Description of the task -
In the material below, find all lines with the string "diensten" and copy them.

Input records -
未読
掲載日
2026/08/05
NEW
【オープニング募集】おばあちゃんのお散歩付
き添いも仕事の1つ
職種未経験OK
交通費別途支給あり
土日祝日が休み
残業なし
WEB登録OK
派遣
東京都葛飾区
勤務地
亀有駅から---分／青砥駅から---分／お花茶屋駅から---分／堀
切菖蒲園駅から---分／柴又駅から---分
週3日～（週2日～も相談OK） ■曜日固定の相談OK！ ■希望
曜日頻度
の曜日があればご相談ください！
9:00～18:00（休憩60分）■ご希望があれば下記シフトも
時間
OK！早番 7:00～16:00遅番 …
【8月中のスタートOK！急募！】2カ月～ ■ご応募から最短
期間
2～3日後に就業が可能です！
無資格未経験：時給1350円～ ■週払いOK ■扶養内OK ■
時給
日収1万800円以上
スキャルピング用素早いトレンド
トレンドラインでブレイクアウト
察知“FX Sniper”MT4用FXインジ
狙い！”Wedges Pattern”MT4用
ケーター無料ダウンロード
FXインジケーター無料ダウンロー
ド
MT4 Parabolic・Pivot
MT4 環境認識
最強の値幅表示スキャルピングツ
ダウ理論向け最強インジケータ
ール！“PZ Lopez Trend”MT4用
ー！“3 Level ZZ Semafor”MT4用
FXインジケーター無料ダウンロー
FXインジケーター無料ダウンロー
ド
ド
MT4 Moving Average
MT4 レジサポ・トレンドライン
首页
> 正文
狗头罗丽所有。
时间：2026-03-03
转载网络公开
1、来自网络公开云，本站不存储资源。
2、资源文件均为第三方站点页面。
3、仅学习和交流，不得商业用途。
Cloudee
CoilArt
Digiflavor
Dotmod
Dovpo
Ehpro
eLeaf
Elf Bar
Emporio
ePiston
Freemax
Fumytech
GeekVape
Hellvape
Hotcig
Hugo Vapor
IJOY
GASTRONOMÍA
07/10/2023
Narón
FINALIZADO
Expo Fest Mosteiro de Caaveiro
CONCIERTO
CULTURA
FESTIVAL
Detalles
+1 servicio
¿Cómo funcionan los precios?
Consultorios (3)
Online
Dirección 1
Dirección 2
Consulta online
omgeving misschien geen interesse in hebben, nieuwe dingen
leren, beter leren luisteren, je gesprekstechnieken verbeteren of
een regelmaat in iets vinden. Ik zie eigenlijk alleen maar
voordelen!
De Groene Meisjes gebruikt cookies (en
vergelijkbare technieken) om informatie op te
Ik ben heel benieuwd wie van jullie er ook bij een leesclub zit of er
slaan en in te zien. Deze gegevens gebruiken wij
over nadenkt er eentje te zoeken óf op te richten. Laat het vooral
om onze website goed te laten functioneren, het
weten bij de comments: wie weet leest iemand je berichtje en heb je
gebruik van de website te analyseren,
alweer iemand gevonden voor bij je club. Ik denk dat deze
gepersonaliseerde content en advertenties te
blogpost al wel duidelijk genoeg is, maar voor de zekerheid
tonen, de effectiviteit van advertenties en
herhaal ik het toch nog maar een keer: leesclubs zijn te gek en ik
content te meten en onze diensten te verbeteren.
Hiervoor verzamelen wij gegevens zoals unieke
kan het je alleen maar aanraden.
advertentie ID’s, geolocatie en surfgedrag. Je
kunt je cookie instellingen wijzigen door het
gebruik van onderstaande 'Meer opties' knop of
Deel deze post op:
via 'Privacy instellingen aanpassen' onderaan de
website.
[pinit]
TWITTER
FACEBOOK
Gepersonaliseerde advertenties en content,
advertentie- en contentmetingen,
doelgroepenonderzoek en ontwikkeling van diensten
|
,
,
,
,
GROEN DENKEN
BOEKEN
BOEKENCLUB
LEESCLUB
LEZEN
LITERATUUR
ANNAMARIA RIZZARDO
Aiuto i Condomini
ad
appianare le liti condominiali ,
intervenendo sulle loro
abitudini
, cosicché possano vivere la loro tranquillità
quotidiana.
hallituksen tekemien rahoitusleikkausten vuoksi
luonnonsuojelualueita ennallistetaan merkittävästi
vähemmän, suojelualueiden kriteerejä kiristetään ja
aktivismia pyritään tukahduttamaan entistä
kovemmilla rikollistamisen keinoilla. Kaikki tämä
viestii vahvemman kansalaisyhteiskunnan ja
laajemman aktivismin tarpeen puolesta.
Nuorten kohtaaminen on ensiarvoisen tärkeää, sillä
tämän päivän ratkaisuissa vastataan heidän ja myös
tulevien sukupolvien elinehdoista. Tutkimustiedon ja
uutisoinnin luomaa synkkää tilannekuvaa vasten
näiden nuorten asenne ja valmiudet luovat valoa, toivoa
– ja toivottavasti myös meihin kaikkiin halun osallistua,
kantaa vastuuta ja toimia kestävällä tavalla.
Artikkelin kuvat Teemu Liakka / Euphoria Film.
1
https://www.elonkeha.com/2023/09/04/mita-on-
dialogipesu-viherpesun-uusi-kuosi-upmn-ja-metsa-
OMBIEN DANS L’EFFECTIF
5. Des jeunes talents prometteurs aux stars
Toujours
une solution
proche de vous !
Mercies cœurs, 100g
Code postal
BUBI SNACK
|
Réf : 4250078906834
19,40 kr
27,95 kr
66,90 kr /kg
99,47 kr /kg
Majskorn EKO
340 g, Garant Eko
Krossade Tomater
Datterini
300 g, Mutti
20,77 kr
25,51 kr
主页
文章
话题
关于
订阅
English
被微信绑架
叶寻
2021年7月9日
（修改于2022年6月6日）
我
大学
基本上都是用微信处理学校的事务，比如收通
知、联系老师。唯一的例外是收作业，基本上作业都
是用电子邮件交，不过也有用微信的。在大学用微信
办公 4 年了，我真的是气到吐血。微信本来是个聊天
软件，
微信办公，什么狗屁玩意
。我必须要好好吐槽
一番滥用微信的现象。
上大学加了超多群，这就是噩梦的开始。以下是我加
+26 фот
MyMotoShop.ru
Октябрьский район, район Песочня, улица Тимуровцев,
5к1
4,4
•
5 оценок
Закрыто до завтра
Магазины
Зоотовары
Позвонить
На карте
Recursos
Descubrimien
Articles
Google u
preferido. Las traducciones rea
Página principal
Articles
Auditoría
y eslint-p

Task solution -
content te meten en onze diensten te verbeteren.
doelgroepenonderzoek en ontwikkeling van diensten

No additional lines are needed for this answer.